TASK TO CARRY OUT. Go to the line holding "M 384,899 L 415,911 L 398,953 L 368,942 Z" in the entries below and write out exactly every line down to and including the line holding "M 169,692 L".

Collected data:
################

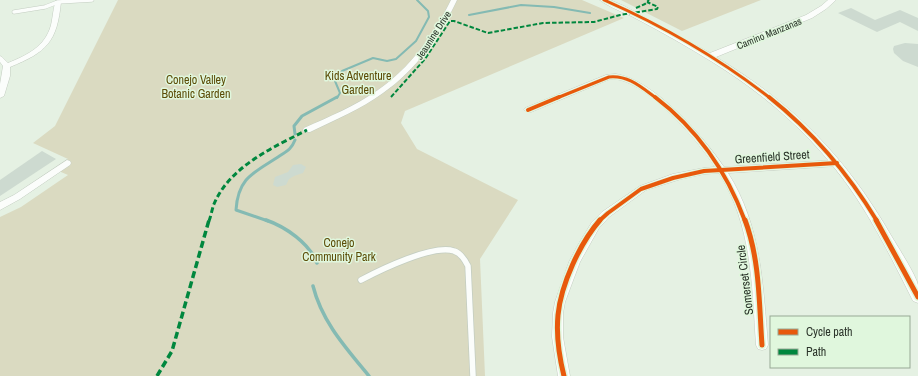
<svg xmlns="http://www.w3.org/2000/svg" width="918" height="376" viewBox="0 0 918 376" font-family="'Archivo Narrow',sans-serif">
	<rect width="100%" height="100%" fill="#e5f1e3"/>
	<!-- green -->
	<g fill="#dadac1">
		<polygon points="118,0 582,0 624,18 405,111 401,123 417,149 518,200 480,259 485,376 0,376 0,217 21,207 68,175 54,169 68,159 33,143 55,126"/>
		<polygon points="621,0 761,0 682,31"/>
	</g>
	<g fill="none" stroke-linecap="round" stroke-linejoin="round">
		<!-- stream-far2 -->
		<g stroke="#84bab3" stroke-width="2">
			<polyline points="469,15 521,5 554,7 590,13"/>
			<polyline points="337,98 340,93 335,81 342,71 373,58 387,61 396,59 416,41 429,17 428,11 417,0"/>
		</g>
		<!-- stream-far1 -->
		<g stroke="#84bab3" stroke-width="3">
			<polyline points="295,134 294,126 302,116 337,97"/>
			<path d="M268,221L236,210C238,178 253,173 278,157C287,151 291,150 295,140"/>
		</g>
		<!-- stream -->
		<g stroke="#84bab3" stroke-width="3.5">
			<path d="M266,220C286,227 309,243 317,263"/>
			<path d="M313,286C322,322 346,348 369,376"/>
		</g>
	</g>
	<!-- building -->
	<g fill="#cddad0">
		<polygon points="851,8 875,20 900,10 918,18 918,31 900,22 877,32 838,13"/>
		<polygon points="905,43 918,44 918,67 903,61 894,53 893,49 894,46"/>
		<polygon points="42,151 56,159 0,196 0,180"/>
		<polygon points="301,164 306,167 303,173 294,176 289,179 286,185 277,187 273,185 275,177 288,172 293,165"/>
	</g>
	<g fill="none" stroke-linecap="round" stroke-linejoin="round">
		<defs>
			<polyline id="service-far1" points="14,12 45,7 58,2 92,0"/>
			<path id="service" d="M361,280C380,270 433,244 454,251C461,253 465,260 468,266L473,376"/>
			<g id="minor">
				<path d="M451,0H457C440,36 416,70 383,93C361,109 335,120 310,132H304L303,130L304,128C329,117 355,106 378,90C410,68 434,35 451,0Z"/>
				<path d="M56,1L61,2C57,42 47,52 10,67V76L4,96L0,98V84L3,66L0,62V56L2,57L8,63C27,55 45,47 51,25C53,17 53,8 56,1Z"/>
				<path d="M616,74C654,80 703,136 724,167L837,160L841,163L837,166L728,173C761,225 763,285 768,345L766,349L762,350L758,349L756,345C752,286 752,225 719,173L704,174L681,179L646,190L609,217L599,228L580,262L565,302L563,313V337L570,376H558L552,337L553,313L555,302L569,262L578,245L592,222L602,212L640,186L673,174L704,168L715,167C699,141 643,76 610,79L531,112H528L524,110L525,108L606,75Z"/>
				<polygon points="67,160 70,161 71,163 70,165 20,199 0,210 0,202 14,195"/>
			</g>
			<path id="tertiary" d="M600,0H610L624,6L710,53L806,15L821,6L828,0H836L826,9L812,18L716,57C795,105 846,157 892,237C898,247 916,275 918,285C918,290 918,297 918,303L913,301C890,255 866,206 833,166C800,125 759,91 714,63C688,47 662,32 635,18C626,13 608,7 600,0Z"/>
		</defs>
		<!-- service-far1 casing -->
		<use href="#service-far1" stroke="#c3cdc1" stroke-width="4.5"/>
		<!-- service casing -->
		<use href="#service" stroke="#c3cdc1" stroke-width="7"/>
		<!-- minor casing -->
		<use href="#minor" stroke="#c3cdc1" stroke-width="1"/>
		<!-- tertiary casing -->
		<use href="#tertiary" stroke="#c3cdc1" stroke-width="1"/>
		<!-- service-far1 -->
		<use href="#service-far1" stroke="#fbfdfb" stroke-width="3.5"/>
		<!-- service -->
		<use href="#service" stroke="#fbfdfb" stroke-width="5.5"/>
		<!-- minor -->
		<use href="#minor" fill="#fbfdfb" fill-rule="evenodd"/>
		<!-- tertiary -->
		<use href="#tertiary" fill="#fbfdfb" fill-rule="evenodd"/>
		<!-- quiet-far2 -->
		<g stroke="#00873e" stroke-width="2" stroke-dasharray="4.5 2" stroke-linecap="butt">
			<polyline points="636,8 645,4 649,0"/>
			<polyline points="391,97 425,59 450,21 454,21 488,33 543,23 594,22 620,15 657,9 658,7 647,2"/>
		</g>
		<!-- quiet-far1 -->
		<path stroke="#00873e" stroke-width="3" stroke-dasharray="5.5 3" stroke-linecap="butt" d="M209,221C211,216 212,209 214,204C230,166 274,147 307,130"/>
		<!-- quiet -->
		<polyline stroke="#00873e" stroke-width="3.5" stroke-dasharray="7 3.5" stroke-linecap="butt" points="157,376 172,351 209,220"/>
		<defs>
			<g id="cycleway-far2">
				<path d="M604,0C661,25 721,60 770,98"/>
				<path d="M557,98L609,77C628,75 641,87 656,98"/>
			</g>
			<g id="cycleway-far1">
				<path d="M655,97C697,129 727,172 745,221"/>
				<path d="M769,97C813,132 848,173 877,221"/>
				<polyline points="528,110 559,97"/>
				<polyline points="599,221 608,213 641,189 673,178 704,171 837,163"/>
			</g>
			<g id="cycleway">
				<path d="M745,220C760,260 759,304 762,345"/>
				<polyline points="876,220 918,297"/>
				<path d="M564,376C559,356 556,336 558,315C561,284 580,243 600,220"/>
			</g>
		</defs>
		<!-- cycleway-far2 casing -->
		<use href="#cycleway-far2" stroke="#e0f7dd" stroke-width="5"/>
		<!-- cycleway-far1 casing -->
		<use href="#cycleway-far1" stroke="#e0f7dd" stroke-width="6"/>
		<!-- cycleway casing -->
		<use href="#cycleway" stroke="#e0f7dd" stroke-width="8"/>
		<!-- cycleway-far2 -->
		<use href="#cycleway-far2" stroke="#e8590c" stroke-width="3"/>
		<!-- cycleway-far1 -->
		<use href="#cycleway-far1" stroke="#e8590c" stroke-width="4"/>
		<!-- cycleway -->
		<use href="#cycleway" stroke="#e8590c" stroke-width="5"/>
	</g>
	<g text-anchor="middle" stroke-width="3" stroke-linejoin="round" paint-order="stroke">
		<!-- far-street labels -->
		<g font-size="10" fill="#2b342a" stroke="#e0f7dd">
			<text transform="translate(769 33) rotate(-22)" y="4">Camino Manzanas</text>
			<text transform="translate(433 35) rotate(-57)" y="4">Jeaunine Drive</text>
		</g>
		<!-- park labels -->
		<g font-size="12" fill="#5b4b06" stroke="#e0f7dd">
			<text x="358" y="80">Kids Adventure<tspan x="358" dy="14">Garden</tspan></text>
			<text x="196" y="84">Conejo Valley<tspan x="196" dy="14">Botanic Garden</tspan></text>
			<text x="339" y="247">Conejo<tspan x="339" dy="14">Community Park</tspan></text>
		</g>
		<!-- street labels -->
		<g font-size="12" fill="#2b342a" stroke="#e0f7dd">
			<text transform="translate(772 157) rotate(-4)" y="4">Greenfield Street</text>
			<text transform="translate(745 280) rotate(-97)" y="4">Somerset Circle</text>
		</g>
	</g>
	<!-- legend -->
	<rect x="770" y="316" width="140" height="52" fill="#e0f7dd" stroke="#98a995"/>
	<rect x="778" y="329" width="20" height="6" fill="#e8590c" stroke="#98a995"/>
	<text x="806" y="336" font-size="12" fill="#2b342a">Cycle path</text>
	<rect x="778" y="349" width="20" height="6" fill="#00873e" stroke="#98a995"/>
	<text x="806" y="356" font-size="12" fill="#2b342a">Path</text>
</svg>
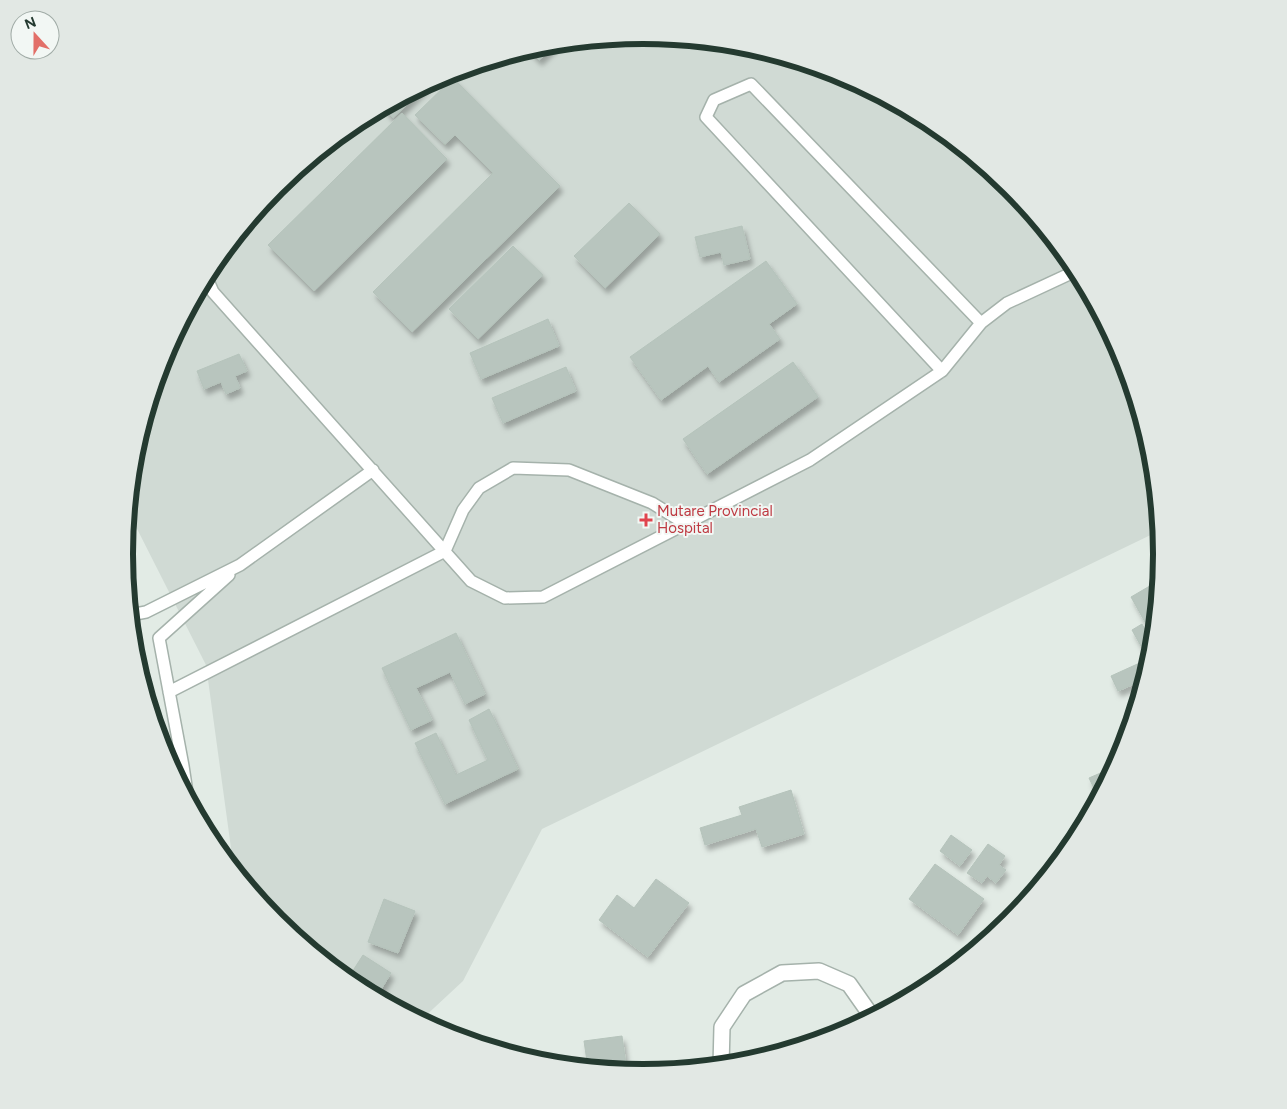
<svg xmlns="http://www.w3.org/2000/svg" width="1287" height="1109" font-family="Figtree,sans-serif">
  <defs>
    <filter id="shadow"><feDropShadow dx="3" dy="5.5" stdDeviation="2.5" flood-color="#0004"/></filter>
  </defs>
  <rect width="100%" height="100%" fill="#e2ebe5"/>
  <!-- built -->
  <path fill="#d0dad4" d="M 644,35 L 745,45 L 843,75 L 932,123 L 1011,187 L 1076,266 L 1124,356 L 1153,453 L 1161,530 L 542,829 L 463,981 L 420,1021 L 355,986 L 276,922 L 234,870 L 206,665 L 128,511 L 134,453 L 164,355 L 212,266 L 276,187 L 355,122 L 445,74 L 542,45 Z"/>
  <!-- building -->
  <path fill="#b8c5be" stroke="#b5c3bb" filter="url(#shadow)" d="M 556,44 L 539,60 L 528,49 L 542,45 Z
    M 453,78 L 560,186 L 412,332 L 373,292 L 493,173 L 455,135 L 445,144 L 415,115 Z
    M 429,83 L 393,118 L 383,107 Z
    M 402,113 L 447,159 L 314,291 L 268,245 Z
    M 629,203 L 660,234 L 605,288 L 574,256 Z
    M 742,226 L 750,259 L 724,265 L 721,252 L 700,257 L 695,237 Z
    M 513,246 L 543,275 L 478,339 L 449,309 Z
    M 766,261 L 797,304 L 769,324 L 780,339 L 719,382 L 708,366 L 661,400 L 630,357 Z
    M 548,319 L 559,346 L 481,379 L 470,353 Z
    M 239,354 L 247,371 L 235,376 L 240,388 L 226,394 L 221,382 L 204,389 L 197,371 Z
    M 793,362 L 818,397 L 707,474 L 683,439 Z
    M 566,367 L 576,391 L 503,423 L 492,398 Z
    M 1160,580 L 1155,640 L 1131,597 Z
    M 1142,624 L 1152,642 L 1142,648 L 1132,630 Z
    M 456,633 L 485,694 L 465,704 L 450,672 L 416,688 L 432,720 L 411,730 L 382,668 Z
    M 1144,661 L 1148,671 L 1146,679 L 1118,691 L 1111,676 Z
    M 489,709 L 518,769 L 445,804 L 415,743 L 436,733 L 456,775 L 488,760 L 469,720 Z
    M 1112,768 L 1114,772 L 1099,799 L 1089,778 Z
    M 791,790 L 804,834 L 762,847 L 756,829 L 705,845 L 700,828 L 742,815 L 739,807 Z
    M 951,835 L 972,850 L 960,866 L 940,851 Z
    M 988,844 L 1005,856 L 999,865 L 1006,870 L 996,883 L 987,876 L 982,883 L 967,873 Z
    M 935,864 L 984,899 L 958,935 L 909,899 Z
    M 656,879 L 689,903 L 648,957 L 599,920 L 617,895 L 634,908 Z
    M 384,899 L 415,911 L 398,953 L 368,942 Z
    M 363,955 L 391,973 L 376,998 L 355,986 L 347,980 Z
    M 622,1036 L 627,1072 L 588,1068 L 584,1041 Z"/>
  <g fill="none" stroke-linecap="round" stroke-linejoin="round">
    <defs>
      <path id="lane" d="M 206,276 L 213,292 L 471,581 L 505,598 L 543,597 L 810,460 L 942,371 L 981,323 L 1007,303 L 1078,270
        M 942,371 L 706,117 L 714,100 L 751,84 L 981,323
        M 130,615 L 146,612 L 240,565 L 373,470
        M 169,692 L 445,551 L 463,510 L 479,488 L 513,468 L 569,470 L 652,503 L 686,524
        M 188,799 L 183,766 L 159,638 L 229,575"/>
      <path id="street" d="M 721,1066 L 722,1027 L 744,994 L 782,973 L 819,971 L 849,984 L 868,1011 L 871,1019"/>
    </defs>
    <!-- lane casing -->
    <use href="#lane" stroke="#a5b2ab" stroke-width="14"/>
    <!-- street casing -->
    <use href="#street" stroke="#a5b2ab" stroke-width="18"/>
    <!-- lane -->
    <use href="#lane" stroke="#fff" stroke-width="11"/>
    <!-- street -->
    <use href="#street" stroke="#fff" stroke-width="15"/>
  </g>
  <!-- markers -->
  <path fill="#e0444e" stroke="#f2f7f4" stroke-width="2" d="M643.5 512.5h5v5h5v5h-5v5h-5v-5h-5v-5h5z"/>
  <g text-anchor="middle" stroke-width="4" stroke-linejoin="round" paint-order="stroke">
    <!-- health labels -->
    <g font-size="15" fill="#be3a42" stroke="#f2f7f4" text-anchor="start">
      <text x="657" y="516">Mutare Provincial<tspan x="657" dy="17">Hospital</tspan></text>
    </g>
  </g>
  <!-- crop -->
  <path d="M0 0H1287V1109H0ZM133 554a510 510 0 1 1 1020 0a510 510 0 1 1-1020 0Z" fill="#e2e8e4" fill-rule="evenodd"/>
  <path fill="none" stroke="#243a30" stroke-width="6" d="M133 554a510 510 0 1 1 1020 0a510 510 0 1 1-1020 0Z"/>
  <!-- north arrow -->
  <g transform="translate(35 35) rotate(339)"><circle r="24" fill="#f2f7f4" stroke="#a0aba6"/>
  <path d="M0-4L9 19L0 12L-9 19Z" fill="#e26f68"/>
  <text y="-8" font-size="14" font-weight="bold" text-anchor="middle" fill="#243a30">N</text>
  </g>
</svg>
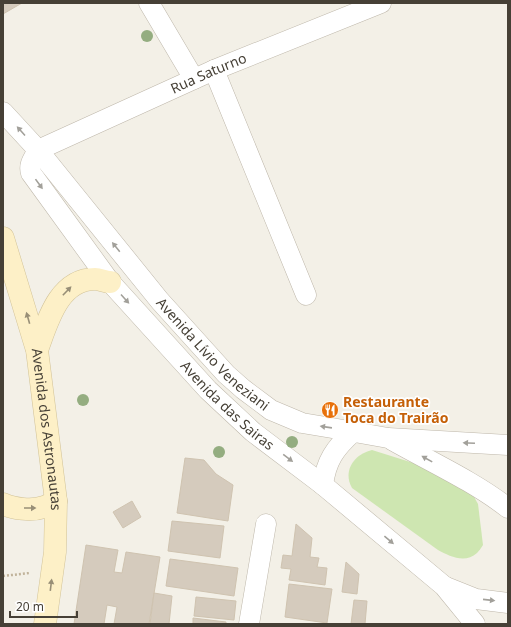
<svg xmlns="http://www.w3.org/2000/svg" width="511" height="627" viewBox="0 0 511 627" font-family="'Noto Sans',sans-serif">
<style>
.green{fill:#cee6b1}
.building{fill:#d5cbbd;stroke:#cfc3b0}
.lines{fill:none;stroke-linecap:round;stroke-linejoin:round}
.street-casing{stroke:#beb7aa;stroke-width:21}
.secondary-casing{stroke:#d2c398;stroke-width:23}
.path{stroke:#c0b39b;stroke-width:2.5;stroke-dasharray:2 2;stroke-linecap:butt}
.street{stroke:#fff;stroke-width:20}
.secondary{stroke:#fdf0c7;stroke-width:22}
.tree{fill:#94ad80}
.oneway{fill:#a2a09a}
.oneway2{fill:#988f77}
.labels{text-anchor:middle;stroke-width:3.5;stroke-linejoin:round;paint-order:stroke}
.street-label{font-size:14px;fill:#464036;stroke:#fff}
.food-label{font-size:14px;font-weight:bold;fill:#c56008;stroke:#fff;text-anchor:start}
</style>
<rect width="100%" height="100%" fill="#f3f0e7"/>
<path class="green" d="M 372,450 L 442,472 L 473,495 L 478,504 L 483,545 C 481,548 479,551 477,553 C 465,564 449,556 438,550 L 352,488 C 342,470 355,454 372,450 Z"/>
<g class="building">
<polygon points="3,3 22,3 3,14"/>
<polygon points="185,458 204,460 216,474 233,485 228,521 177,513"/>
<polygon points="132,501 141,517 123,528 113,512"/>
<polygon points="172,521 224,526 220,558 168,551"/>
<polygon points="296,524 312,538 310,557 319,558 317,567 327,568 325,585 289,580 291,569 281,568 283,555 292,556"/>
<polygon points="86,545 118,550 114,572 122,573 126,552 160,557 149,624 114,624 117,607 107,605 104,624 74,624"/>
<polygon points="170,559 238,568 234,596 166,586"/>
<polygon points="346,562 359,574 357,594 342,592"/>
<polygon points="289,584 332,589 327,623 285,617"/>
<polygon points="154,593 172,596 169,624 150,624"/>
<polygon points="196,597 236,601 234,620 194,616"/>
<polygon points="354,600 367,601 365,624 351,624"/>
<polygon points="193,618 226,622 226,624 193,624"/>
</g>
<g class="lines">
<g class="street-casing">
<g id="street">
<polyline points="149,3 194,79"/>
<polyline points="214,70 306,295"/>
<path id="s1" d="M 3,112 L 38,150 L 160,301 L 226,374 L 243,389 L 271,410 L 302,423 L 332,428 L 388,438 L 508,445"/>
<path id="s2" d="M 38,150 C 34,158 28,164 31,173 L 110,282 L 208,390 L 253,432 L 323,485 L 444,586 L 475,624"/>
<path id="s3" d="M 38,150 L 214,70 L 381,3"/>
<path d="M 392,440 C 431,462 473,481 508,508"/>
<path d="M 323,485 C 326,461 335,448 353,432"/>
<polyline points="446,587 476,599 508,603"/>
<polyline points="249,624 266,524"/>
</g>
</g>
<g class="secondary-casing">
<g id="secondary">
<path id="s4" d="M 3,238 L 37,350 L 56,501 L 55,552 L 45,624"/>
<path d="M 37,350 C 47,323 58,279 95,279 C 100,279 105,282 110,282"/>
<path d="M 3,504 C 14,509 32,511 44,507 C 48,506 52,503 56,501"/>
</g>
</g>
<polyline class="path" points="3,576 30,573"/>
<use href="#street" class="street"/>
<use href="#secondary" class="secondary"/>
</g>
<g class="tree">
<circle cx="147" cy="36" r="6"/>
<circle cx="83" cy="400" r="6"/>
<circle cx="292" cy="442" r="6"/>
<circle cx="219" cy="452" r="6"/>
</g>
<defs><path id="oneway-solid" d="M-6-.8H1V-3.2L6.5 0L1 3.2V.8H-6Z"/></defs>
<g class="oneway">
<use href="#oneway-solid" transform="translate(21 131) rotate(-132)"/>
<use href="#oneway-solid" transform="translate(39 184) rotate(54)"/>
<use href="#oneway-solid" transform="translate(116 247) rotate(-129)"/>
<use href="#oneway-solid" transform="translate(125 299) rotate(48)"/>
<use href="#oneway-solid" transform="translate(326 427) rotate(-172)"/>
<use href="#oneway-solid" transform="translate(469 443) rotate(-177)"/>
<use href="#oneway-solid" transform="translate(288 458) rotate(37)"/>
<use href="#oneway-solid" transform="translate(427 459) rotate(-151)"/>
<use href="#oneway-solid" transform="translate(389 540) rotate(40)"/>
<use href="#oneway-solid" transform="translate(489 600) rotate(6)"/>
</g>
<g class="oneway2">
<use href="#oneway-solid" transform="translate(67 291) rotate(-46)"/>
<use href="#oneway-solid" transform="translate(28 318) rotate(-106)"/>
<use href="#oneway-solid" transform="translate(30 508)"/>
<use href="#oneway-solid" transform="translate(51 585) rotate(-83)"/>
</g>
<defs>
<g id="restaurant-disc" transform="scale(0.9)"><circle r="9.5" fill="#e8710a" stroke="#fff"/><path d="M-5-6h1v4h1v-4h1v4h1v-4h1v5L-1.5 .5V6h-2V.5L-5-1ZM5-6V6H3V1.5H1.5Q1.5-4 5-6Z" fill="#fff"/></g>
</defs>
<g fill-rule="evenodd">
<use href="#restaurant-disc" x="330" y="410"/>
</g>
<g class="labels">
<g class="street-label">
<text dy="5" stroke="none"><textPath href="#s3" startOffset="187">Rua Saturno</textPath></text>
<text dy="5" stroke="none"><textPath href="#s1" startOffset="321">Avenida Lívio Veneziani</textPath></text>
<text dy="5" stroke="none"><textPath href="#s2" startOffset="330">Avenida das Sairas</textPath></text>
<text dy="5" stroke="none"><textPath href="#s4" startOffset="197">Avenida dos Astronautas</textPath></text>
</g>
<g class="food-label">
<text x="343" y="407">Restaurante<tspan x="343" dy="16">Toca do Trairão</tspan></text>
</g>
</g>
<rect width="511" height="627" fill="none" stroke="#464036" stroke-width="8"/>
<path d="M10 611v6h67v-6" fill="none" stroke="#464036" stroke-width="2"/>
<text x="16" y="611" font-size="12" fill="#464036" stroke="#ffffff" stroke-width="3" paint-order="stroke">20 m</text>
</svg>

################

WORKED SOLUTION.
    M 384,899 L 415,911 L 398,953 L 368,942 Z
    M 363,955 L 391,973 L 376,998 L 355,986 L 347,980 Z
    M 622,1036 L 627,1072 L 588,1068 L 584,1041 Z"/>
  <g fill="none" stroke-linecap="round" stroke-linejoin="round">
    <defs>
      <path id="lane" d="M 206,276 L 213,292 L 471,581 L 505,598 L 543,597 L 810,460 L 942,371 L 981,323 L 1007,303 L 1078,270
        M 942,371 L 706,117 L 714,100 L 751,84 L 981,323
        M 130,615 L 146,612 L 240,565 L 373,470
        M 169,692 L 445,551 L 463,510 L 479,488 L 513,468 L 569,470 L 652,503 L 686,524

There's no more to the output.